Filed under: Convos of the Rich & Famous, Paris Hilton
Paris Hilton received a blessing from a Shaman at a West Hollywood bookstore over the weekend, surrounded by a few dozen of her closest paparazzi friends. Only we at Circus Hour have access to their innermost thoughts:
PARIS: This is even hotter than that Bible photo op.
SHAMAN: Why do I get the feeling she’s not really taking me to see the Hollywood Sign?
PARIS: Look serious, Paris, look serious. Remember what your acting coach said: think about something sad. Like ugly people.
SHAMAN: Hope she doesn’t want me to do anything about that eye condition. All the blessings in the world won’t help that.
SHAMAN: May your eyes be free and open to see all that is before you on every level, without illusions –. Oh, who am I kidding? I don’t detect a soul, but I do detect a headband circa 2006…

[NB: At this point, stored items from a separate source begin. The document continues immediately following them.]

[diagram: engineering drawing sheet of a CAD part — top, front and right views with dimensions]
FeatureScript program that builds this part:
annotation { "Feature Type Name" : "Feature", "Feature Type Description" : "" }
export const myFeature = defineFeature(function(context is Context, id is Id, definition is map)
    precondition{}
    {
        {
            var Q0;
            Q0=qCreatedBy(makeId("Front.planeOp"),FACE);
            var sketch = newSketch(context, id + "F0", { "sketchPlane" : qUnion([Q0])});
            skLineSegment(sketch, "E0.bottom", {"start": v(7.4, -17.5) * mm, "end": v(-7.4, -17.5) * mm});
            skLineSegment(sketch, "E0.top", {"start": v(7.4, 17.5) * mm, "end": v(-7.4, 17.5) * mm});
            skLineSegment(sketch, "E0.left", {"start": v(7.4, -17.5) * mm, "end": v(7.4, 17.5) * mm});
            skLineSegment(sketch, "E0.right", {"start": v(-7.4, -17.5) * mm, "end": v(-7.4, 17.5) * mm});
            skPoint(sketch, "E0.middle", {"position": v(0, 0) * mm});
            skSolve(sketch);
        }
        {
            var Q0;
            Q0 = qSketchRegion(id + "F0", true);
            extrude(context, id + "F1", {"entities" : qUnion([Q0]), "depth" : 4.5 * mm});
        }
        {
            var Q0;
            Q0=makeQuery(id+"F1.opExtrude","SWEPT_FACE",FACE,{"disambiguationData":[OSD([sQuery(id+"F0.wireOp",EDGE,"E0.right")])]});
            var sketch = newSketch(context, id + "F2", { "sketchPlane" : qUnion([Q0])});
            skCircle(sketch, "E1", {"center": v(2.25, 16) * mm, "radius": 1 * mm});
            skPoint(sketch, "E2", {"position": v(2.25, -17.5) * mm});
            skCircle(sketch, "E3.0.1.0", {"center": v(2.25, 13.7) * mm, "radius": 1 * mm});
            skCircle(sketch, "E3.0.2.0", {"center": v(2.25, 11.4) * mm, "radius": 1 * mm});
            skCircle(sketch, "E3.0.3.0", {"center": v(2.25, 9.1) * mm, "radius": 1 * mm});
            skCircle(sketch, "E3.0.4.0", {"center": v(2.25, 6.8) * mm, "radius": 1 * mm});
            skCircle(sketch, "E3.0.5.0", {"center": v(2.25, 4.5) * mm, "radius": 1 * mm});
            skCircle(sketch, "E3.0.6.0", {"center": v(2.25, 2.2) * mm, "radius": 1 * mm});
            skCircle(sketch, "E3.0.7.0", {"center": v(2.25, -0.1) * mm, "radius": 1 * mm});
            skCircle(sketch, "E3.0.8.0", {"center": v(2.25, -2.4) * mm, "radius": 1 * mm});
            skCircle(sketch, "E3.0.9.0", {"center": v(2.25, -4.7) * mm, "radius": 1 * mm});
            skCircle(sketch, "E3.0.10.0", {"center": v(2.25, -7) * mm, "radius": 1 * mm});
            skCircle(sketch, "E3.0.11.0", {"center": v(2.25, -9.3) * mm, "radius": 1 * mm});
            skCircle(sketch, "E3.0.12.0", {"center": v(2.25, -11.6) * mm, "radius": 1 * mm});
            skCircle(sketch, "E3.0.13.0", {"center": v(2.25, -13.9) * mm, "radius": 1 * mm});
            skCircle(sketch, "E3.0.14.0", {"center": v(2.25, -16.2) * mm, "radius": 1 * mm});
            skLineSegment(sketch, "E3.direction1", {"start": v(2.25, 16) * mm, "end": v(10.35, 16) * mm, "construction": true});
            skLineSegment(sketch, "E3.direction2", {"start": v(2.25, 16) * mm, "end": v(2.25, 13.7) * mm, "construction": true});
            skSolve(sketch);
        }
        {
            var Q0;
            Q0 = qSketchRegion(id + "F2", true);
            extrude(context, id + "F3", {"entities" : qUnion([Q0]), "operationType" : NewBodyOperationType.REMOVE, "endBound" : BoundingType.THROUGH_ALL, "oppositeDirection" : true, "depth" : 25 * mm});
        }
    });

PARIS: I, like, totally feel more spiritual already.
Posted by Candy ♦ March 3, 2008







At 10:20 am Knox said:
It reminds me of the guy at the DMV who took my picture for my license. He had an Indian accent and said,”We just had a holy man in here. He had a beard and everything. He didn’t talk he was so spiritual. But when I told him he still had to pay $300 to register a donated car, he started yelling!”
March 3, 2008
At 10:31 am Dr. L said:
Middle picture looks like a nice photo-op for the shaman and his new book.
March 3, 2008
At 10:31 am Annie said:
That first picture looks like they just finished smoking a joint.
March 3, 2008
At 10:43 am Rebecca said:
I guess they both cut a nice not-so-spiritual deal here… blatant endorsement. Although I personally would never use PH if I wanted my stuff to be taken seriously. But who cares whether you’re taken seriously, anyway. Take the money and run…
March 3, 2008
At 10:57 am Bee Hind said:
Speaking of Shaman-
does anybody know what happened to Big Joe?
I miss his posts.
March 3, 2008
At 11:45 am martini lover said:
i miss big joe too. he was a hoot. the shaman needs to stop wasting his time with paris and use his magical powers to bring back big joe!
March 3, 2008
At 12:02 pm Bee Hind said:
Exactly Martini Lover!
Or maybe we could all wear “TEAM BIG JOE” T-shirts.
March 3, 2008
At 12:30 pm Jenn F. said:
What I want to know is ~ where the hell is Vern?!
March 3, 2008
At 12:38 pm Jane said:
Even a Shaman cannot extricate the disease that is she.
I wonder if he isn’t just some actor for hire, and she is paying him with a blow-job for his services?
March 3, 2008
At 1:15 pm Dr. L said:
For a shaman, he’s dressed an awful lot like a guru….
March 3, 2008
At 8:42 am EVA said:
Her shoes look like white paper boats I used to make in class.
March 4, 2008
At 9:57 am Jenn said:
’spiritual’ Paris is so phony she has her very own phony spiritualist. Think she knows?